By carrying out this exercise, we will notice the increase of our happiness level in less than 30 days. Sounds impossible? Well, this intervention has been studied – and tested – in great detail. The the results showed that participants who engaged in the letter-writing exercise reported more happiness for one month after the intervention compared to a control group.
Be Grateful for Your Teachers
I’m not sure whether Sharon Kofoed has heard of positive psychology, but she surly is practicing its interventions. In her own business English class she has proven the powerful impact of expressed gratitude.
And since we are on the topic of teachers. During one of his lectures, the late Dr. Wayne Dyer told a story of an elementary school teacher Mrs. Thompson. For years, she had been receiving thank-you letters from a former student named Teddy. In those letters, aside from reporting on his life, Teddy had always assured that Mrs. Thompson was the best teacher he ever had. (Please pause and watch the video below).
This story, and a footnote of the book “A Primer in Positive Psychology,” prompted me to do something unusual. During my June visit to Poland, I visited my high school teachers and told them how much I had enjoyed their classes. (My absolutely favourite teacher has passed away before I could express my gratitude. I didn’t want to repeat the same mistake.)

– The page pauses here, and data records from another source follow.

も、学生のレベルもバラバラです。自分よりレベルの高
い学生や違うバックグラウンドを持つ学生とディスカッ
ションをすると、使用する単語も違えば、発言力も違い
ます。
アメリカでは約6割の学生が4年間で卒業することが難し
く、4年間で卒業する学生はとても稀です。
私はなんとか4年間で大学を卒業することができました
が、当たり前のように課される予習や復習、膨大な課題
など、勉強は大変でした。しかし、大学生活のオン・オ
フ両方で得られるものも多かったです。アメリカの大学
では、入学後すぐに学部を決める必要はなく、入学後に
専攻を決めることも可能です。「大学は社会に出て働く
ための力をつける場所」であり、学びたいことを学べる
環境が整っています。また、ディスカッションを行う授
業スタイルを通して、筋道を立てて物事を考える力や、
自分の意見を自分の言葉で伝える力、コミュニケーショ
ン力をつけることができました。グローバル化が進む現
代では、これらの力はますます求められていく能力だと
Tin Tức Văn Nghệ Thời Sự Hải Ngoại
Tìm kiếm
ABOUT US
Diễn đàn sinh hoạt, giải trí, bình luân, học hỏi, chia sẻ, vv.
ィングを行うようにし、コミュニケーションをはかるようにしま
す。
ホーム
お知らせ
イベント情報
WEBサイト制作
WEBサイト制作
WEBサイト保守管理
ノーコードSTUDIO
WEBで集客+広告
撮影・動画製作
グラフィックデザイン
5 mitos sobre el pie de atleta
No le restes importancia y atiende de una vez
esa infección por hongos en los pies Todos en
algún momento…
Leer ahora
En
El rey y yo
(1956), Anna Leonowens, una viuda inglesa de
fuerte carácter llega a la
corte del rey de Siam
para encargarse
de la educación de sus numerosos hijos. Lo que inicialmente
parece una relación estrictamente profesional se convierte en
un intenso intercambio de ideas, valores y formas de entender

Seeing how happy my teachers were to see me made all the reservations about visiting them irrelevant. They were genuinely interested in my life and eager to tell me about theirs. I was so glad that I followed through with this visit – I could feel that my happiness level had received a boost. So much so that even the hours spent on Facebook couldn’t diminish it.
5 Ways to Cultivate Gratitude
How to maintain the attitude of gratitude, or cultivate gratitude on a regular basis? In the article “In Praise of Gratitude,” the authors suggest the following activities:
- Write a thank-you note. You can make yourself happier and nurture your relationship with another person by writing a thank-you letter expressing your enjoyment and appreciation of that person’s impact on your life. Send it, or better yet, deliver and read it in person if possible. Make a habit of sending at least one gratitude letter a month. Once in a while, write one to yourself.
Thank someone mentally. No time to write? It may help just to think about someone who has done something nice for you, and mentally thank the individual. - Keep a gratitude journal. Make it a habit to write down or share with a loved one thoughts about the gifts you’ve received each day.
- Count your blessings. Pick a time every week to sit down and write about your blessings — reflecting on what went right or what you are grateful for. Sometimes it helps to pick a number — such as three to five things — that you will identify each week. As you write, be specific and think about the sensations you felt when something good happened to you.
- Pray. People who are religious can use prayer to cultivate gratitude.
- Meditate. Mindfulness meditation involves focusing on the present moment without judgment. Although people often focus on a word or phrase (such as “peace”), it is also possible to focus on what you’re grateful for (the warmth of the sun, a pleasant sound, etc.).